Year:   2019  2013  2007  2004  1999 

There is evidence that exposure to certain aromatic hydrocarbons, such as polychlorinated biphenyls (PCBs), can be implicated in the development of cardiovascular diseases such as atherosclerosis. Little is known about the mechanisms underlying the atherogenic potential of these aromatic hydrocarbons. Endothelial cell dysfunction is a critical event in the initiation and acceleration of atherosclerotic lesion formation. Because of its constant exposure to environmental contaminants and other blood components, including dietary lipids and prooxidants, the vascular endothelium is extremely vulnerable to chemical insult, as well as to necrotic and apoptotic injury.

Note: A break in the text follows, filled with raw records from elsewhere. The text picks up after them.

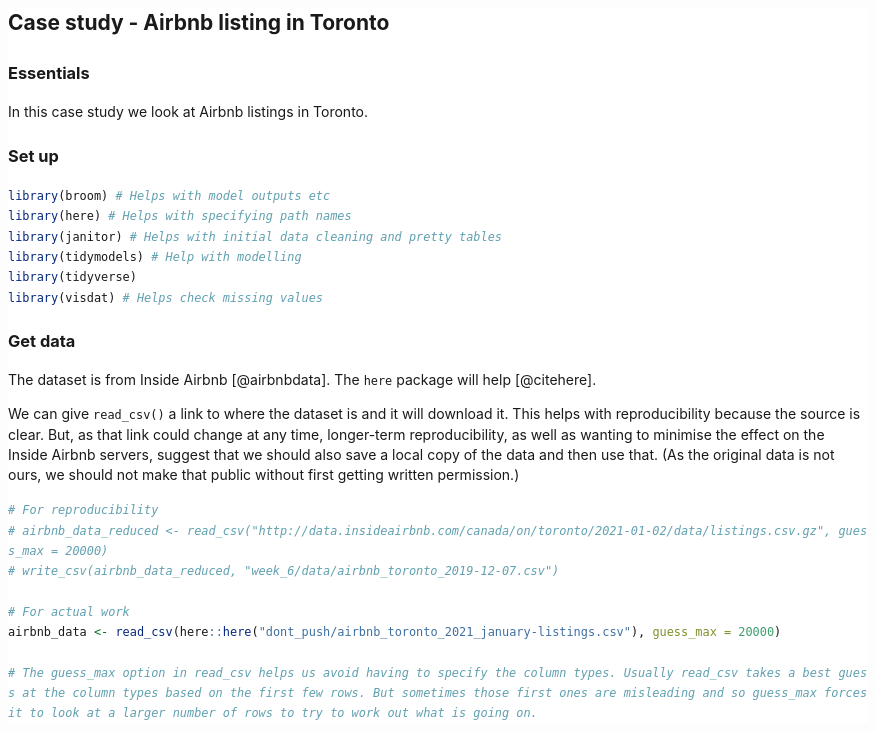 



































## Case study - Airbnb listing in Toronto

### Essentials

In this case study we look at Airbnb listings in Toronto.


### Set up


```r
library(broom) # Helps with model outputs etc
library(here) # Helps with specifying path names
library(janitor) # Helps with initial data cleaning and pretty tables
library(tidymodels) # Help with modelling
library(tidyverse) 
library(visdat) # Helps check missing values
```


### Get data

The dataset is from Inside Airbnb [@airbnbdata]. The `here` package will help [@citehere].

We can give `read_csv()` a link to where the dataset is and it will download it. This helps with reproducibility because the source is clear. But, as that link could change at any time, longer-term reproducibility, as well as wanting to minimise the effect on the Inside Airbnb servers, suggest that we should also save a local copy of the data and then use that. (As the original data is not ours, we should not make that public without first getting written permission.)


```r
# For reproducibility
# airbnb_data_reduced <- read_csv("http://data.insideairbnb.com/canada/on/toronto/2021-01-02/data/listings.csv.gz", guess_max = 20000)
# write_csv(airbnb_data_reduced, "week_6/data/airbnb_toronto_2019-12-07.csv")

# For actual work
airbnb_data <- read_csv(here::here("dont_push/airbnb_toronto_2021_january-listings.csv"), guess_max = 20000)

# The guess_max option in read_csv helps us avoid having to specify the column types. Usually read_csv takes a best guess at the column types based on the first few rows. But sometimes those first ones are misleading and so guess_max forces it to look at a larger number of rows to try to work out what is going on.
```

There is evidence that an increase in cellular oxidative stress and an imbalance in antioxidant status are critical events in PCB-mediated endothelial cell dysfunction. Project investigators propose that nutrition, and in particular dietary fat and antioxidant nutrients, can modify the atherogenic potential as well as cytotoxicity of PCBs. Results from this work will provide valuable information towards therapeutic nutrition intervention for populations at or near Superfund sites.

Researchers have demonstrated that PCBs, and especially PCBs which are AhR agonists, can activate vascular endothelial cells and that specific fats can further increase PCB-induced endothelial dysfunction, probably by contributing to oxidative stress and the production of toxic lipid metabolites. A subsequent imbalance in cellular oxidative stress/antioxidant status can activate oxidative stress- or redox-sensitive transcription factors, which in turn can promote gene expression for inflammatory cytokines and adhesion molecules, and thus intensify an inflammatory response and endothelial cell dysfunction. Data also suggest that antioxidant nutrients (such as vitamin E) can protect against PCB-induced cell damage by interfering with signaling pathways of necrotic and apoptotic endothelial cell death.

These data provide evidence that nutrition can modulate the cytotoxicity of PCBs. The findings also suggest that diets high in antioxidant nutrients may protect against diseases of the vasculature, e.g., cardiovascular disease, which can be triggered by exposure to specific environmental contaminants such as PCBs.